RECORD EXTRACTS START

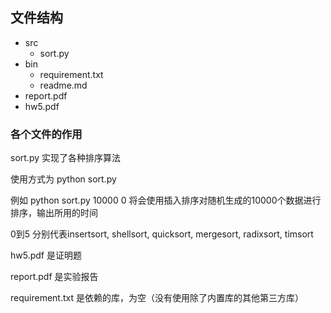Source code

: ## 文件结构

* src
  * sort.py
* bin
  * requirement.txt
  * readme.md
* report.pdf
* hw5.pdf

### 各个文件的作用

sort.py 实现了各种排序算法

使用方式为 python sort.py <number of data>  <choose of algorithm>

例如 python sort.py 10000  0 将会使用插入排序对随机生成的10000个数据进行排序，输出所用的时间

0到5 分别代表insertsort, shellsort, quicksort, mergesort, radixsort, timsort

hw5.pdf 是证明题

report.pdf 是实验报告

requirement.txt 是依赖的库，为空（没有使用除了内置库的其他第三方库）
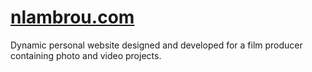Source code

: <h1><a href="https://nlambrou.com">nlambrou.com</a></h1>
<p>Dynamic personal website designed and developed for a film producer containing photo and video projects.</p>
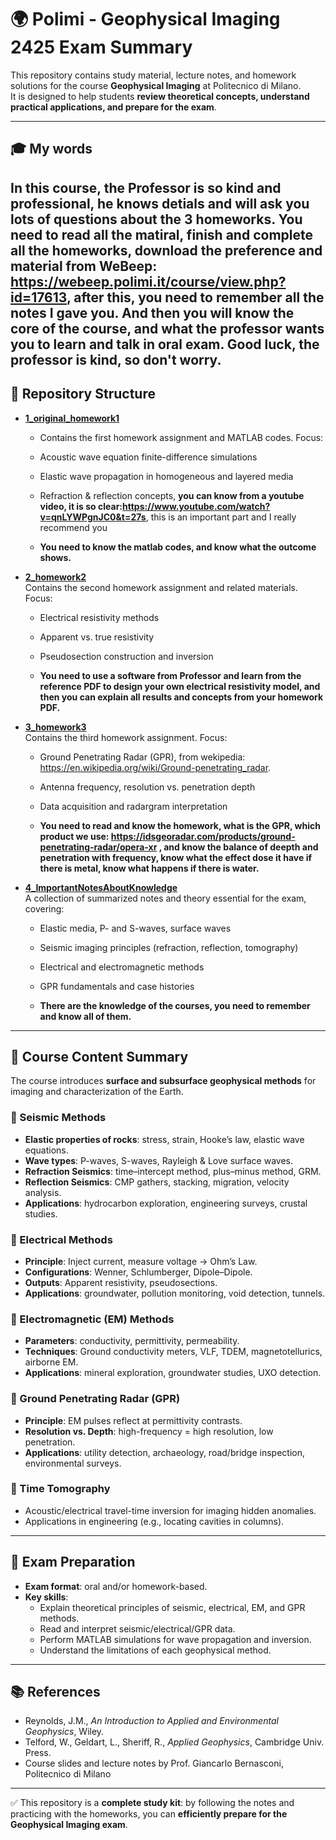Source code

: # 🌍 Polimi - Geophysical Imaging 2425 Exam Summary  

This repository contains study material, lecture notes, and homework solutions for the course **Geophysical Imaging** at Politecnico di Milano.  
It is designed to help students **review theoretical concepts, understand practical applications, and prepare for the exam**.  

---
## 🎓 My words
In this course, the Professor is so kind and professional, he knows detials and will ask you lots of questions about the 3 homeworks.
You need to read all the matiral, finish and complete all the homeworks, download the preference and material from WeBeep: https://webeep.polimi.it/course/view.php?id=17613, after this, you need to remember all the notes I gave you.
And then you will know the core of the course, and what the professor wants you to learn and talk in oral exam.
Good luck, the professor is kind, so don't worry.
---
## 📂 Repository Structure  

- **[1_original_homework1](./1_original_homework1)**
  - Contains the first homework assignment and MATLAB codes. Focus:  
  - Acoustic wave equation finite-difference simulations  
  - Elastic wave propagation in homogeneous and layered media  
  - Refraction & reflection concepts, **you can know from a youtube video, it is so clear:https://www.youtube.com/watch?v=qnLYWPgnJC0&t=27s**, this is an important part and I really recommend you 
 
  - **You need to know the matlab codes, and know what the outcome shows.**

- **[2_homework2](./2_homework2)**  
  Contains the second homework assignment and related materials. Focus:  
  - Electrical resistivity methods  
  - Apparent vs. true resistivity  
  - Pseudosection construction and inversion
 
  - **You need to use a software from Professor and learn from the reference PDF to design your own electrical resistivity model, and then you can explain all results and concepts from your homework PDF.**

- **[3_homework3](./3_homework3)**  
  Contains the third homework assignment. Focus:  
  - Ground Penetrating Radar (GPR), from wekipedia: https://en.wikipedia.org/wiki/Ground-penetrating_radar.
  - Antenna frequency, resolution vs. penetration depth  
  - Data acquisition and radargram interpretation
 
  - **You need to read and know the homework, what is the GPR, which product we use: https://idsgeoradar.com/products/ground-penetrating-radar/opera-xr , and know the balance of deepth and penetration with frequency, know what the effect dose it have if there is metal, know what happens if there is water.**

- **[4_ImportantNotesAboutKnowledge](./4_ImportantNotesAboutKnowledge)**  
  A collection of summarized notes and theory essential for the exam, covering:  
  - Elastic media, P- and S-waves, surface waves  
  - Seismic imaging principles (refraction, reflection, tomography)  
  - Electrical and electromagnetic methods  
  - GPR fundamentals and case histories
 
  - **There are the knowledge of the courses, you need to remember and know all of them.**
---

## 📘 Course Content Summary  

The course introduces **surface and subsurface geophysical methods** for imaging and characterization of the Earth.  

### 🔹 Seismic Methods  
- **Elastic properties of rocks**: stress, strain, Hooke’s law, elastic wave equations.  
- **Wave types**: P-waves, S-waves, Rayleigh & Love surface waves.  
- **Refraction Seismics**: time–intercept method, plus–minus method, GRM.  
- **Reflection Seismics**: CMP gathers, stacking, migration, velocity analysis.  
- **Applications**: hydrocarbon exploration, engineering surveys, crustal studies.  

### 🔹 Electrical Methods  
- **Principle**: Inject current, measure voltage → Ohm’s Law.  
- **Configurations**: Wenner, Schlumberger, Dipole–Dipole.  
- **Outputs**: Apparent resistivity, pseudosections.  
- **Applications**: groundwater, pollution monitoring, void detection, tunnels.  

### 🔹 Electromagnetic (EM) Methods  
- **Parameters**: conductivity, permittivity, permeability.  
- **Techniques**: Ground conductivity meters, VLF, TDEM, magnetotellurics, airborne EM.  
- **Applications**: mineral exploration, groundwater studies, UXO detection.  

### 🔹 Ground Penetrating Radar (GPR)  
- **Principle**: EM pulses reflect at permittivity contrasts.  
- **Resolution vs. Depth**: high-frequency = high resolution, low penetration.  
- **Applications**: utility detection, archaeology, road/bridge inspection, environmental surveys.  

### 🔹 Time Tomography  
- Acoustic/electrical travel-time inversion for imaging hidden anomalies.  
- Applications in engineering (e.g., locating cavities in columns).  

---

## 📝 Exam Preparation  

- **Exam format**: oral and/or homework-based.  
- **Key skills**:  
  - Explain theoretical principles of seismic, electrical, EM, and GPR methods.  
  - Read and interpret seismic/electrical/GPR data.  
  - Perform MATLAB simulations for wave propagation and inversion.  
  - Understand the limitations of each geophysical method.  

---

## 📚 References  

- Reynolds, J.M., *An Introduction to Applied and Environmental Geophysics*, Wiley.  
- Telford, W., Geldart, L., Sheriff, R., *Applied Geophysics*, Cambridge Univ. Press.  
- Course slides and lecture notes by Prof. Giancarlo Bernasconi, Politecnico di Milano  

---

✅ This repository is a **complete study kit**: by following the notes and practicing with the homeworks, you can **efficiently prepare for the Geophysical Imaging exam**.  
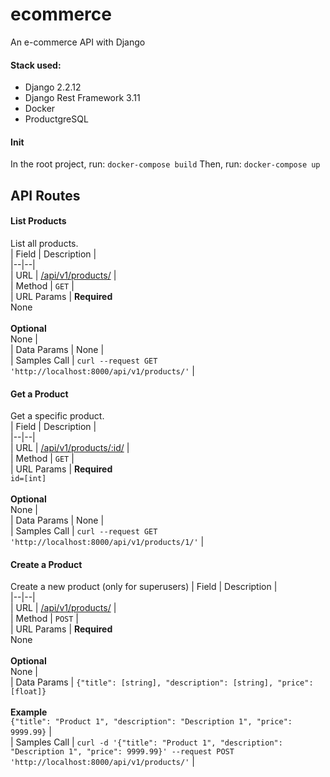 
# ecommerce  
An e-commerce API with Django  
  
#### Stack used:  
* Django 2.2.12  
* Django Rest Framework 3.11  
* Docker  
* ProductgreSQL  

#### Init
In the root project, run:
`docker-compose build`
Then, run:
`docker-compose up`
  
## API Routes  
#### List Products  
List all products.  
| Field | Description  |  
|--|--|  
| URL | [/api/v1/products/](http://localhost:8000/api/v1/products/) |  
| Method | `GET` |  
| URL Params | **Required** <br> None <br><br> **Optional** <br> None |  
| Data Params | None |  
| Samples Call | `curl --request GET 'http://localhost:8000/api/v1/products/'` |  
  
#### Get a Product  
Get a specific product.  
| Field | Description  |  
|--|--|  
| URL | [/api/v1/products/:id/](http://localhost:8000/api/v1/products/1/) |  
| Method | `GET` |  
| URL Params | **Required** <br> `id=[int]` <br><br> **Optional** <br> None |  
| Data Params | None |  
| Samples Call | `curl --request GET 'http://localhost:8000/api/v1/products/1/'` |  
  
#### Create a Product  
Create a new product  (only for superusers)
| Field | Description  |  
|--|--|  
| URL | [/api/v1/products/](http://localhost:8000/api/v1/products/1/) |  
| Method | `POST` |  
| URL Params | **Required** <br> None <br><br> **Optional** <br> None |  
| Data Params | `{"title": [string], "description": [string], "price": [float]}` <br><br> **Example** <br> `{"title": "Product 1", "description": "Description 1", "price": 9999.99}` |  
| Samples Call | `curl -d '{"title": "Product 1", "description": "Description 1", "price": 9999.99}' --request POST 'http://localhost:8000/api/v1/products/'` |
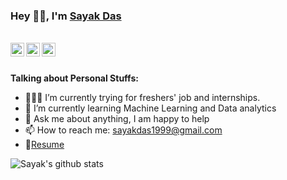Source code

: ### Hey 👋🏽, I'm [Sayak Das](https://portfolio-f7924.web.app/)

<br/>


<a href="https://twitter.com/KSayak10">
<img align="left" alt="Sayak Das | Twitter" width="22px" src="https://cdn.jsdelivr.net/npm/simple-icons@v3/icons/twitter.svg" />
</a>
<a href="https://www.linkedin.com/in/sayak-das-041374188/">
<img align="left" alt="Sanket's LinkdeIN" width="22px" src="https://cdn.jsdelivr.net/npm/simple-icons@v3/icons/linkedin.svg" />
</a>
<a href="https://www.facebook.com/sayak.das.735">
<img align="left" alt="Sanket's Instagram" width="22px" src="https://cdn.jsdelivr.net/npm/simple-icons@v3/icons/facebook.svg" />
</a>
<br>
<br>

**Talking about Personal Stuffs:**

- 👨🏽‍💻 I’m currently trying for freshers' job and internships.
- 🌱 I’m currently learning Machine Learning and Data analytics
- 💬 Ask me about anything, I am happy to help
- 📫 How to reach me: sayakdas1999@gmail.com
- 📝[Resume](https://drive.google.com/drive/u/0/folders/1ScYofEjK2DgckKX4agFCfFs2Bb81DWTY)


![Sayak's github stats](https://github-readme-stats.vercel.app/api?username=Sayak007&show_icons=true&hide_border=true)

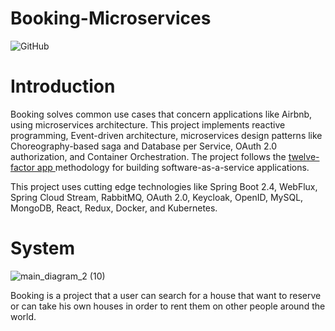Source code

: # Booking-Microservices
<img alt="GitHub" src="https://img.shields.io/github/license/nickPaterakis/Booking-Microservices">

# Introduction
Booking solves common use cases that concern applications like Airbnb, using microservices architecture. This project implements
reactive programming, Event-driven architecture, microservices design patterns like Choreography-based saga and Database per Service, OAuth 2.0 authorization, and Container Orchestration. The project follows the  <a href="https://12factor.net/"> twelve-factor app </a> methodology for building software-as-a-service applications.

This project uses cutting edge technologies like Spring Boot 2.4, WebFlux, Spring Cloud Stream, RabbitMQ, OAuth 2.0, Keycloak, OpenID, MySQL, MongoDB, React, Redux, Docker, and Kubernetes.

# System

![main_diagram_2 (10)](https://user-images.githubusercontent.com/36018286/128594607-e6ee3b75-0098-4a9e-a94f-8ce463284ee2.png)


Booking is a project that a user can search for a house that want to reserve or can take his own houses in order to rent them on other people around the world.
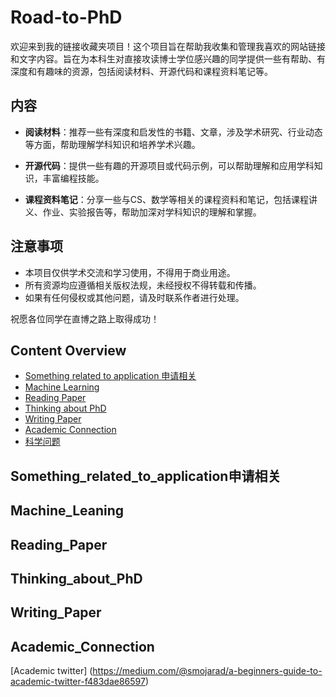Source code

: # Road-to-PhD
欢迎来到我的链接收藏夹项目！这个项目旨在帮助我收集和管理我喜欢的网站链接和文字内容。旨在为本科生对直接攻读博士学位感兴趣的同学提供一些有帮助、有深度和有趣味的资源，包括阅读材料、开源代码和课程资料笔记等。
## 内容

- **阅读材料**：推荐一些有深度和启发性的书籍、文章，涉及学术研究、行业动态等方面，帮助理解学科知识和培养学术兴趣。

- **开源代码**：提供一些有趣的开源项目或代码示例，可以帮助理解和应用学科知识，丰富编程技能。

- **课程资料笔记**：分享一些与CS、数学等相关的课程资料和笔记，包括课程讲义、作业、实验报告等，帮助加深对学科知识的理解和掌握。
## 注意事项

- 本项目仅供学术交流和学习使用，不得用于商业用途。
- 所有资源均应遵循相关版权法规，未经授权不得转载和传播。
- 如果有任何侵权或其他问题，请及时联系作者进行处理。

祝愿各位同学在直博之路上取得成功！

## Content Overview
- [Something related to application 申请相关](#Something_related_to_application申请相关)
- [Machine Learning](#Machine_Leaning)
- [Reading Paper](#Reading_Paper)
- [Thinking about PhD](#Thinking_about_PhD)
- [Writing Paper](#Writing_Paper)
- [Academic Connection](#Academic_Connection)
- [科学问题](#科学问题)



## Something_related_to_application申请相关



## Machine_Leaning


## Reading_Paper


## Thinking_about_PhD

## Writing_Paper

## Academic_Connection
[Academic twitter] (https://medium.com/@smojarad/a-beginners-guide-to-academic-twitter-f483dae86597)
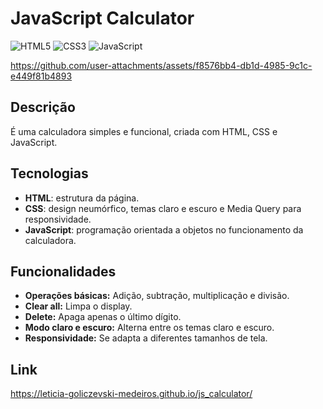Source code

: # JavaScript Calculator
![HTML5](https://img.shields.io/badge/html5-%23E34F26.svg?style=for-the-badge&logo=html5&logoColor=white) ![CSS3](https://img.shields.io/badge/css3-%231572B6.svg?style=for-the-badge&logo=css3&logoColor=white) ![JavaScript](https://img.shields.io/badge/javascript-%23323330.svg?style=for-the-badge&logo=javascript&logoColor=%23F7DF1E)

https://github.com/user-attachments/assets/f8576bb4-db1d-4985-9c1c-e449f81b4893

## Descrição
É uma calculadora simples e funcional, criada com HTML, CSS e JavaScript. 

## Tecnologias
* **HTML**: estrutura da página.
* **CSS**: design neumórfico, temas claro e escuro e Media Query para responsividade.
* **JavaScript**: programação orientada a objetos no funcionamento da calculadora.

## Funcionalidades
* **Operações básicas:** Adição, subtração, multiplicação e divisão.
* **Clear all:** Limpa o display.
* **Delete:** Apaga apenas o último dígito.
* **Modo claro e escuro:** Alterna entre os temas claro e escuro.
* **Responsividade:** Se adapta a diferentes tamanhos de tela.

## Link
https://leticia-goliczevski-medeiros.github.io/js_calculator/
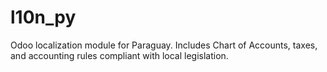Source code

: # l10n_py
Odoo localization module for Paraguay. Includes Chart of Accounts, taxes, and accounting rules compliant with local legislation.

RECORD EXTRACTS END

▶ WORK TASK: List every line in the listing above that contains the string "Create", matching uppercase and lowercase exactly.

▶ RESPONSE:
#### Create a Product  
Create a new product  (only for superusers)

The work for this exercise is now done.